Sprich der gemeinsame gleiche Nenner wie ähnliche Sprache|Mundart, Lebens- und Wirtschaftweise,
Der Bergmann in der Lausitz hat vielleicht mehr mit dem Goldgräber im Kongo gemein als mit einem Fischer an der Nordsee, der wiederum mehr mit dem senegalesischen Fischer gemein hat. Das kann nicht nationskonstituierend sein.


Wenn du deine ganze These mal von der Makroebene herunterbrichst: unsere Nachrichten schon über die Cherusker zeigen, dass diese in sich uneins waren, wie mit den Römern umgegangen werden solle. Inguiomer, Arminius‘ Onkel, scheint mal auf römischer Seite, mal auf Arminius‘ Seite gestanden haben und ist Arminius später zu Gunsten von Marbod „von der Fahne gegangen“. Arminius‘ eigener Bruder blieb den Römern treu, bis angeblich dahin, dass die beiden Brüder sich in der Weser hätten gegenseitig an die Gurgel gehen wollen. Chauken in Germanicus‘ Heer klagt Tacitus hingegen an, sie hätten Arminius trotz seines zur Tarnung blutverschmierten Gesichts erkannt und absichtlich entkommen lassen (es ist kaum auszumachen, ob an der Geschichte was dran ist oder ob es sich um eine Dramatisierung handelt.).
 
Ja, Ihr habt ja vollkommen recht und die Geschichte zeigt ja auch, dass es so gewesen war.
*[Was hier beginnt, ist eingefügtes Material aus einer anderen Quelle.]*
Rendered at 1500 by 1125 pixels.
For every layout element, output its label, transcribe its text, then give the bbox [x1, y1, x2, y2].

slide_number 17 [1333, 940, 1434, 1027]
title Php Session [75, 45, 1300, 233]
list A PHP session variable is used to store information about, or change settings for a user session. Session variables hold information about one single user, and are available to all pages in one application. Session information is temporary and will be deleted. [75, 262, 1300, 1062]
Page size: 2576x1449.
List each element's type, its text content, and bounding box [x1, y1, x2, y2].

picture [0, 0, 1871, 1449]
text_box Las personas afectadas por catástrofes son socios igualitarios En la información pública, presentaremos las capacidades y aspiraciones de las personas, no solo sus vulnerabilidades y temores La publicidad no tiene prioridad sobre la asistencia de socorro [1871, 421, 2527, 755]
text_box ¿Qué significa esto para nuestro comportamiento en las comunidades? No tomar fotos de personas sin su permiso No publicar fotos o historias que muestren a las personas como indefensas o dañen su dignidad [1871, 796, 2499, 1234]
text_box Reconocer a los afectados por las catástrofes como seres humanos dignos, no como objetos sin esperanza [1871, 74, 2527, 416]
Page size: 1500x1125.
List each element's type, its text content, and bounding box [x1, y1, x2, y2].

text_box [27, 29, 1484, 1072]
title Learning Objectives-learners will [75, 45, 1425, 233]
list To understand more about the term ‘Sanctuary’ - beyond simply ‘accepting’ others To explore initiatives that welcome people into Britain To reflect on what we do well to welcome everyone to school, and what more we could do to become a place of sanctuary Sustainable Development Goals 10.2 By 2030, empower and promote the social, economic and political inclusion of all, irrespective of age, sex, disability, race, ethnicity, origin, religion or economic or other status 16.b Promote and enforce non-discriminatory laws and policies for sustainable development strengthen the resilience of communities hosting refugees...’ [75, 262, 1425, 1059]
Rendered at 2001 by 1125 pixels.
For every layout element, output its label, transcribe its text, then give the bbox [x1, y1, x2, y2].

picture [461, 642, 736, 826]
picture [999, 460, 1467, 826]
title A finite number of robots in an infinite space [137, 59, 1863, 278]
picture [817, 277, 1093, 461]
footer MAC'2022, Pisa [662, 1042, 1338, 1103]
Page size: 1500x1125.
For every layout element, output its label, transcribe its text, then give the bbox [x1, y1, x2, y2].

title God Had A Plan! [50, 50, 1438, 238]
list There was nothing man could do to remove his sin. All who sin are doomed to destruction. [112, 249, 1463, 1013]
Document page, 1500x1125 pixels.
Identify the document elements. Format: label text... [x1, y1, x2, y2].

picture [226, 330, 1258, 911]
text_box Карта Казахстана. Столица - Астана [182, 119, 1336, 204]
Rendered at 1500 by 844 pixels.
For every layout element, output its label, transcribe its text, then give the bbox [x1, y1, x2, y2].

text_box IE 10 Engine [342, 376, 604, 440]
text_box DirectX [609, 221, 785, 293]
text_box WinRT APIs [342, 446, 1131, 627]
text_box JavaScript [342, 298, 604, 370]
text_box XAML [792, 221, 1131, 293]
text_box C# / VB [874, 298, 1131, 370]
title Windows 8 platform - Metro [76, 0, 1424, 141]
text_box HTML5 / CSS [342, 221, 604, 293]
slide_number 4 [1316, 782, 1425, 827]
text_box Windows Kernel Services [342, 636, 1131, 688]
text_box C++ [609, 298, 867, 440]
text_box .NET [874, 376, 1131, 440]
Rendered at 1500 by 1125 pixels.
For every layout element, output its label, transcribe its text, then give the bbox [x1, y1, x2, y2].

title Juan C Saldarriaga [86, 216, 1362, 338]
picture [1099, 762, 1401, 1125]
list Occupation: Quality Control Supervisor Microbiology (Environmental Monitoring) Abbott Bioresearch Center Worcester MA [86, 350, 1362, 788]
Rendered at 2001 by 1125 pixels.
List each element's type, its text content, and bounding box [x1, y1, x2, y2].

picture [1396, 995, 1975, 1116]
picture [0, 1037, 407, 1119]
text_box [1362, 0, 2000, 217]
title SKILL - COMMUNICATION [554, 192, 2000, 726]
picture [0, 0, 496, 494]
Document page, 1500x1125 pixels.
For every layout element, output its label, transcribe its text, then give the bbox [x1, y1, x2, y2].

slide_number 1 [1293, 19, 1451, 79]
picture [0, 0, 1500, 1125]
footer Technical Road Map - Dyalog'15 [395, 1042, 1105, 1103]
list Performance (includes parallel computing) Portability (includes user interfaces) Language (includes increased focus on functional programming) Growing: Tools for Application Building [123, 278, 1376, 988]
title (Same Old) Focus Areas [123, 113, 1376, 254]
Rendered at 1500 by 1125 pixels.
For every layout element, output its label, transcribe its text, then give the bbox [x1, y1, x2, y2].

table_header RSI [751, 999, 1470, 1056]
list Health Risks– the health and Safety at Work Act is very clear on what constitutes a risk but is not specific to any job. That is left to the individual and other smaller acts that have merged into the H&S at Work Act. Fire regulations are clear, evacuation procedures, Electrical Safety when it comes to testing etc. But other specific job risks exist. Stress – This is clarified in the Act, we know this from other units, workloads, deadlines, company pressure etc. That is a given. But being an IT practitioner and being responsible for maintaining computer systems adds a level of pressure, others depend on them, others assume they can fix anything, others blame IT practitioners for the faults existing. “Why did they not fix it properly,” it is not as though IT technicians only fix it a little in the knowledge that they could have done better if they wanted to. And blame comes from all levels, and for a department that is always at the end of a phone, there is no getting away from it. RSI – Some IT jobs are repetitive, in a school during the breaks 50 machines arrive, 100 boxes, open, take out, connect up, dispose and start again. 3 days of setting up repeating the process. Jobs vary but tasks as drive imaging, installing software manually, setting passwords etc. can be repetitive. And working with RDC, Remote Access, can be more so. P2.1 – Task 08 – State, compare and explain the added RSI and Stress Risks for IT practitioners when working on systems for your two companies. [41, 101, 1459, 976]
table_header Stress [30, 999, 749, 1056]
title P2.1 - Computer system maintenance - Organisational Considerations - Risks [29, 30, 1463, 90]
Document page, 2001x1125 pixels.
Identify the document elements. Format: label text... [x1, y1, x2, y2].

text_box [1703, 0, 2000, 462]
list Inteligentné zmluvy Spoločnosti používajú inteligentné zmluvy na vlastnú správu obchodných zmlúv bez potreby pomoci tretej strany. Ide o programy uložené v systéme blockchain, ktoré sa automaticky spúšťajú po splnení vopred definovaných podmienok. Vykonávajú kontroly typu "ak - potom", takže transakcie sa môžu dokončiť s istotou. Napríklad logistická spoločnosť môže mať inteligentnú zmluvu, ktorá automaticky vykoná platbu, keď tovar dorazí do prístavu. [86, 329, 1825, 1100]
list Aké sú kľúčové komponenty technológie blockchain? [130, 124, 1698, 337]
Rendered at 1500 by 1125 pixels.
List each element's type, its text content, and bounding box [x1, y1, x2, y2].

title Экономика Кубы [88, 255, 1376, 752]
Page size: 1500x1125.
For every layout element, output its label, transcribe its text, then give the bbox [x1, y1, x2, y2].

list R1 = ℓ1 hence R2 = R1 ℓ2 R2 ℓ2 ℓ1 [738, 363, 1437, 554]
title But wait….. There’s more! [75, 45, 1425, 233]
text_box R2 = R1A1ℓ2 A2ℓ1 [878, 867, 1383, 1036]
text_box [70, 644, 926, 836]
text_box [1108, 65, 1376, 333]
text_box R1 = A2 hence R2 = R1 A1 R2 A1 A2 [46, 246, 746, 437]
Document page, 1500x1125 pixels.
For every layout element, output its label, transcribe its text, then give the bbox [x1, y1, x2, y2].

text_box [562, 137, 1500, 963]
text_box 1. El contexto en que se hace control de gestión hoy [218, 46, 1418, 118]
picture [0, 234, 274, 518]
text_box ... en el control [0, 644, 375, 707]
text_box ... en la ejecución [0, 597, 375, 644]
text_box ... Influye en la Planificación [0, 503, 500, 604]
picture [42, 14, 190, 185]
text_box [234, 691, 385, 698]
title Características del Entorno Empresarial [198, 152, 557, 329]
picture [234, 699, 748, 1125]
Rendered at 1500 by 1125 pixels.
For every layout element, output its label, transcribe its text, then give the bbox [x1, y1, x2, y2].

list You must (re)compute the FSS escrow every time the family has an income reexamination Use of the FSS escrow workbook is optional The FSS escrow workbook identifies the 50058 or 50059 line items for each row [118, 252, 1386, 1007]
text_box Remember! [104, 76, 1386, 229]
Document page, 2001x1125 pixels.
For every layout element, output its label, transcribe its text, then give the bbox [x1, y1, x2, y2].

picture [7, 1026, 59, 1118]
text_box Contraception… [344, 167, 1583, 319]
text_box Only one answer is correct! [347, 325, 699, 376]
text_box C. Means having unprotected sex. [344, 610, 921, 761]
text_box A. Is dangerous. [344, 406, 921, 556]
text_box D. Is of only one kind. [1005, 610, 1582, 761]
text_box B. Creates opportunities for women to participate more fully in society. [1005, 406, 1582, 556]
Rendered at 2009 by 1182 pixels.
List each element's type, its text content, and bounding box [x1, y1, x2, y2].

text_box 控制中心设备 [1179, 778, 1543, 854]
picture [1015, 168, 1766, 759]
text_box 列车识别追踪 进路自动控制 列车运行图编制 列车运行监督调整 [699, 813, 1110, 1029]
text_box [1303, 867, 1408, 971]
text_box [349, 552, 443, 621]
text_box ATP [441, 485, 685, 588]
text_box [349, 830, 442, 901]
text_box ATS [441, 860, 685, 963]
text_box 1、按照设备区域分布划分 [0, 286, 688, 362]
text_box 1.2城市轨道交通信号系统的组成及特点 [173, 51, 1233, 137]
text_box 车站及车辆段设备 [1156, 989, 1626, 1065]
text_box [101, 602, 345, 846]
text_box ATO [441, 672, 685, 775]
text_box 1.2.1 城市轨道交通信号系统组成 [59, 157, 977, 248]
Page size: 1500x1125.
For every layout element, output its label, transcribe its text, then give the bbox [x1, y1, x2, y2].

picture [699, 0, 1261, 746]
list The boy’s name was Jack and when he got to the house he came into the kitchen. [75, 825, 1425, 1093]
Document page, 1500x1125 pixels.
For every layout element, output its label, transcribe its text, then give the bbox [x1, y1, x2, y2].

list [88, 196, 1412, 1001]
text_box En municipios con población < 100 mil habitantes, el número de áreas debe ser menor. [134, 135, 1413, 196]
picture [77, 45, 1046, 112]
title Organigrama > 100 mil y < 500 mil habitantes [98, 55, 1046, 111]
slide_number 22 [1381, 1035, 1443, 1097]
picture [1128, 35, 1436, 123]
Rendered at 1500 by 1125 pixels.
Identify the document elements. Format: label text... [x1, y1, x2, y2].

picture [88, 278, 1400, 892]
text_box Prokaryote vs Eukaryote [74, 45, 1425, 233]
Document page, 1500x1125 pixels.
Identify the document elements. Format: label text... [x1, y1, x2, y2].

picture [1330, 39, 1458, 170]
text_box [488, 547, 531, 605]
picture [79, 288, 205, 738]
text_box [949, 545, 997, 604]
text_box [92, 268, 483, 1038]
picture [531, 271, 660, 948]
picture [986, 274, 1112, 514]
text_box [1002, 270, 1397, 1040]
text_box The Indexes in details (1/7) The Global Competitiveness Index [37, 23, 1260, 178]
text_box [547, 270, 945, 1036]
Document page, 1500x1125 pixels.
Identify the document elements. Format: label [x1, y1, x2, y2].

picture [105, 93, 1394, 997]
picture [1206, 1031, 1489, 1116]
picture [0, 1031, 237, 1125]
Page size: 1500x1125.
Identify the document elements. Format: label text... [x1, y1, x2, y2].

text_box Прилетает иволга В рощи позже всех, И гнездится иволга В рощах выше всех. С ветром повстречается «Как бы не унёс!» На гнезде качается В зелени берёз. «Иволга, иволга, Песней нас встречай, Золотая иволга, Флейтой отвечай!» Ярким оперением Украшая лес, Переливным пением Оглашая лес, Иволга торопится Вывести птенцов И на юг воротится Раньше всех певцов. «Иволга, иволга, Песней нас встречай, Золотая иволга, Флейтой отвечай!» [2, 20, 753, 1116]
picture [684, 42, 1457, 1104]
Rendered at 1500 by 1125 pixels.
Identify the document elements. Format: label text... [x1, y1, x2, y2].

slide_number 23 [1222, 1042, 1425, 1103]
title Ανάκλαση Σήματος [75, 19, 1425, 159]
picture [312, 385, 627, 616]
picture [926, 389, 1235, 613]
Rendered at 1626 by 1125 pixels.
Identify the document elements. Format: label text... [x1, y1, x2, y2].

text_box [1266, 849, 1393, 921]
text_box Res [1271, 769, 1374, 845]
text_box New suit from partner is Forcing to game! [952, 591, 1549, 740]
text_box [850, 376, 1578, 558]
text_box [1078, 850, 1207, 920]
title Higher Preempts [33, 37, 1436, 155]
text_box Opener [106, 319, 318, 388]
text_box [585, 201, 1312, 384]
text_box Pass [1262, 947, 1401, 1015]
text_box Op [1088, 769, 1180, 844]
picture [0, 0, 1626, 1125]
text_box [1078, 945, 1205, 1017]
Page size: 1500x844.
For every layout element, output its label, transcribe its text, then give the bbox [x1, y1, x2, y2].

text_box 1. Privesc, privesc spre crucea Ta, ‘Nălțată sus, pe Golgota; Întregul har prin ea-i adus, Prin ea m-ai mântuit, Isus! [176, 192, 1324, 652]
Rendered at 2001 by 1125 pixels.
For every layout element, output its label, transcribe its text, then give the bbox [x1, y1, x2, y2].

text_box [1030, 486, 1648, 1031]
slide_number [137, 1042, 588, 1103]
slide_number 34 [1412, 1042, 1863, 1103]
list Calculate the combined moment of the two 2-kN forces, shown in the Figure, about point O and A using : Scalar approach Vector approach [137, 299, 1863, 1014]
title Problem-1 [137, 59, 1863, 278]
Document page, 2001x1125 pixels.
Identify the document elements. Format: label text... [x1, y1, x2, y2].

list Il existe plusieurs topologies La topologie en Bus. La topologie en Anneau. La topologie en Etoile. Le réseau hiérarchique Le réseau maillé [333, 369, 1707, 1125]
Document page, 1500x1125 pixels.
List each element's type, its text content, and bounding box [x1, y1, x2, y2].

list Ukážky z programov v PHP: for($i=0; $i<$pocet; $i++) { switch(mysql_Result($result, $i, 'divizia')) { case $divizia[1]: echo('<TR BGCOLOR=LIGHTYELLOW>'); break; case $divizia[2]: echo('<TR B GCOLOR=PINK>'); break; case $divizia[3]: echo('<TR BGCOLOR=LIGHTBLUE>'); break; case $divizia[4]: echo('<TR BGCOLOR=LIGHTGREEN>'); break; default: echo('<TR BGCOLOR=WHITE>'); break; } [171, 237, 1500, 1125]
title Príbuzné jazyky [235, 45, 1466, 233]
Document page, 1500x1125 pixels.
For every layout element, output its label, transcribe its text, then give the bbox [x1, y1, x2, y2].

Vielleicht war es ja auch ein Informationsproblem.
Germanicus steht am Rhein und es gibt natürlich keinen allgemeinen Informationsfluss, so dass jedes Stammesoberhaupt die gleiche Informationsebene hat. So kommt es zu unterschiedlichsten Reaktionen.

Aber nehmen wir mal das Massaker am Tamfana-Heiligtum als Symbol dafür, was Römer mit Unterworfenen machen, wenn sie dazu die Möglichkeit haben bzw. die Gelegenheit bekommen. Kooperieren oder sterben. Das hätte doch die Runde machen müssen.
Oder ich liege da falsch und die rigorose Kriegswirklichkeit, die die Römer nach Germanien gebracht hatten, herrschte schon vorher bei den Konflikten zwischen den Stämmen vor und auch zwischen denen gab es Vernichtungskriege, die weit über einen üblichen Raubzug hinausgingen.
Aber ausgerechnet dieses Schänden eines Heiligtums und das Niedermachen von Wehrlosen, hätte doch eigentlich übereinstimmende Empörung auslösen sollen.
Es sei denn, die Stämme wären miteinander auch so umgesprungen.

Und das ist es, was ich nicht begreife.
 
Also die simple Botschaft an jeden Ubier, jeden Tenkterer, jeden Friesen: "Möchtest Du auch so enden wie die Marser am Tamfana-Heiligtum? Schau Dir an, was sie dort gemacht haben! Es gibt nur einen einzigen gemeinsamen Feind und das sind die Barbaren aus Rom!"

Das wäre für mich die logische Reaktion.